Drawing: Neve McIntosh in Killer Joe

Autographed drawing of Neve McIntosh in Killer Joe at the Trafalgar Studios on London's West End

Scottish actress Neve McIntosh made her West End debut this summer in Tracy Letts American southern gothic comedy KILLER JOE at the Trafalgar Studios. She played Sharla, the stepmother in the ‘fiercely disturbing’ play, set in a Texas trailer park about the dysfunctional Smith family who hire a detective and hit-man Joe Cooper to kill the mother and claim the insurance.

In her WhatsOnStage review, Sarah Crompton wrote they Neve “adds insight and sass to her scenes as Sharla the stepmother, determined to survive and make as much of life as she can.” Neve herself described the play as “dark, funny, shocking and very human.”

She’s a familiar face on the small screen, appearing in a number of popular British shows, including a recurring role as Madame Vastra in DOCTOR WHO and architect Kay Gillies in BBC1’s miniseries THE REPLACEMENT.

She signed my Shayla sketch at the beginning of the run in June and the portrait during the final week at the stage door in August.

Autographed drawing of actress Neve McIntosh


Drawing: Orlando Bloom in Killer Joe

Autographed drawing of Orlando Bloom in Killer Joe at Trafalgar Studios in London's West End

Orlando Bloom has returned to the boards after an five year absence, playing the titular hitman in Tracey Lett’s Texas trailer-park Gothic play KILLER JOE at the Trafalgar Studios.

After making his West End debut eleven years ago in IN CELEBRATION at the Duke of York’s, Orlando’s first and only Broadway appearance was the lead in ROMEO AND JULIET at the Richard Rodgers Theatre in 2013, which the New York Times described as a “first rate Broadway debut.”
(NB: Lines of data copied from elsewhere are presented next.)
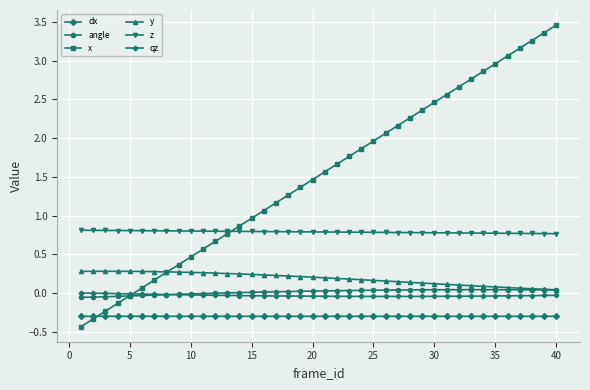

Is this an area chart (filled region under the line)?

No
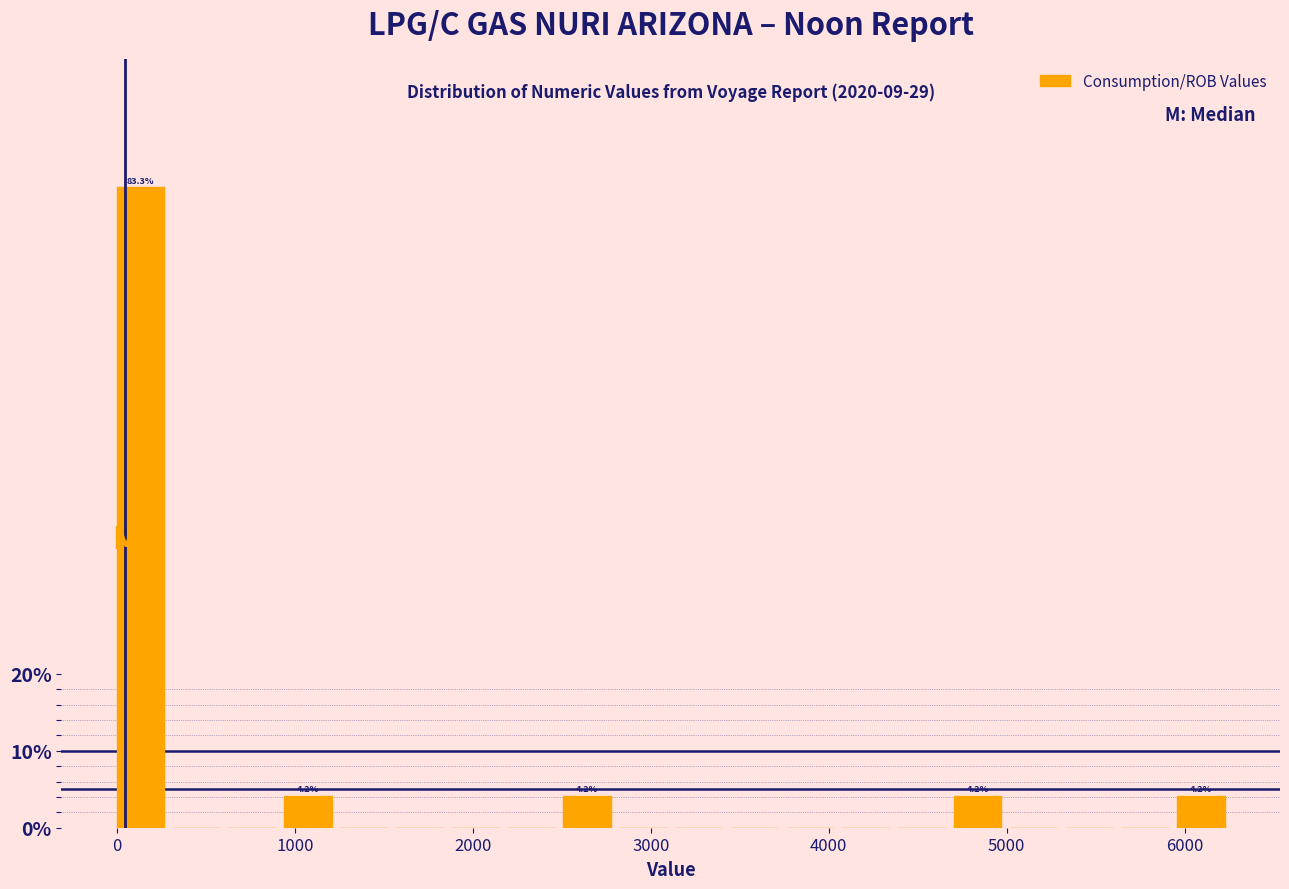

Read against the x-axis, roughly where is the centre of the tallest bar?

100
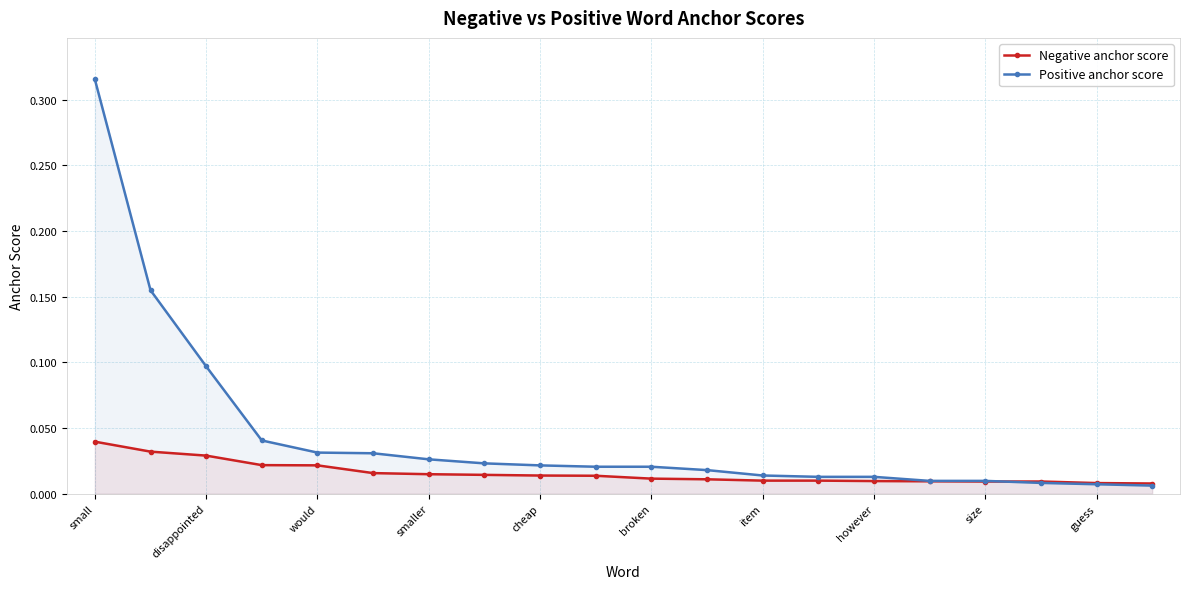

Rank the series by their maximum value, from lowest to highest.

Negative anchor score, Positive anchor score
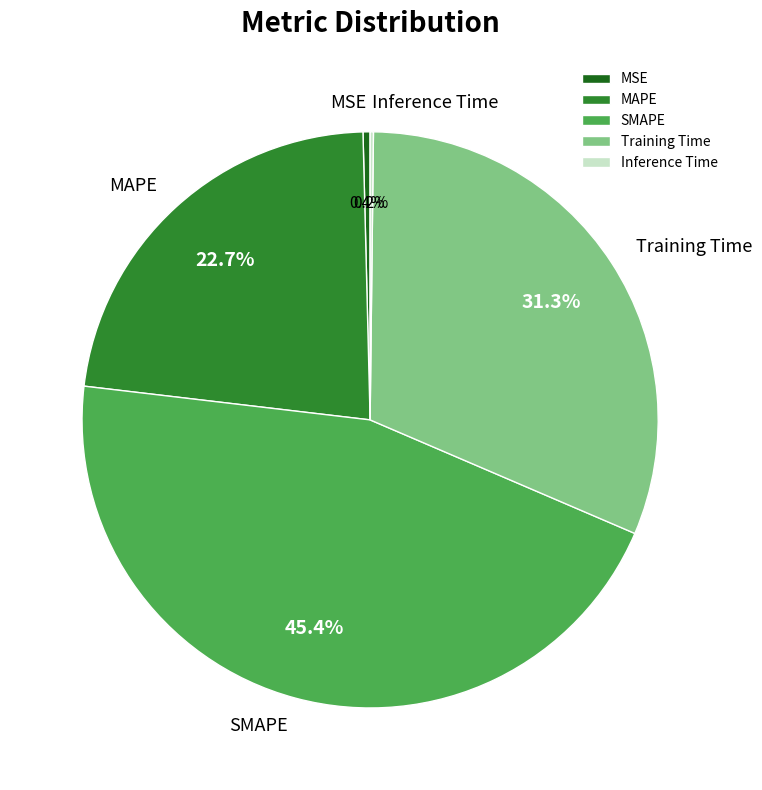

To the nearest percent, what portion does Training Time represent?

31%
He plays Joe Cooper, a Dallas policeman with a sideline in contract killing, who is hired by the dysfunctional Smith family to kill a wealthy matriarch and claim the insurance money. When the clients can’t produce the cash for a down payment, Joe demands an alternative ‘retainer.’ Writing in the Telegraph, Paul Taylor says, “Bloom’s Joe is creepily calm and considered, hypnotic in the measured slowness with which he masks his menacing intent. The controlled swagger of his rhythms is in distinct contrast to all the chaotic kerfuffing of the trailer folk. Bloom’s fine performance gathers in intensity and by the end of the play he’s in full sinister command of the stage.”

The Guardian’s Michael Billington has similar praise for Orlando’s performance. “Bloom excellently suggests Joe’s cool confidence, exaggerated politese and head for business.”

Orlando signed and dedicated my drawing a couple of weeks ago after a Saturday matinee.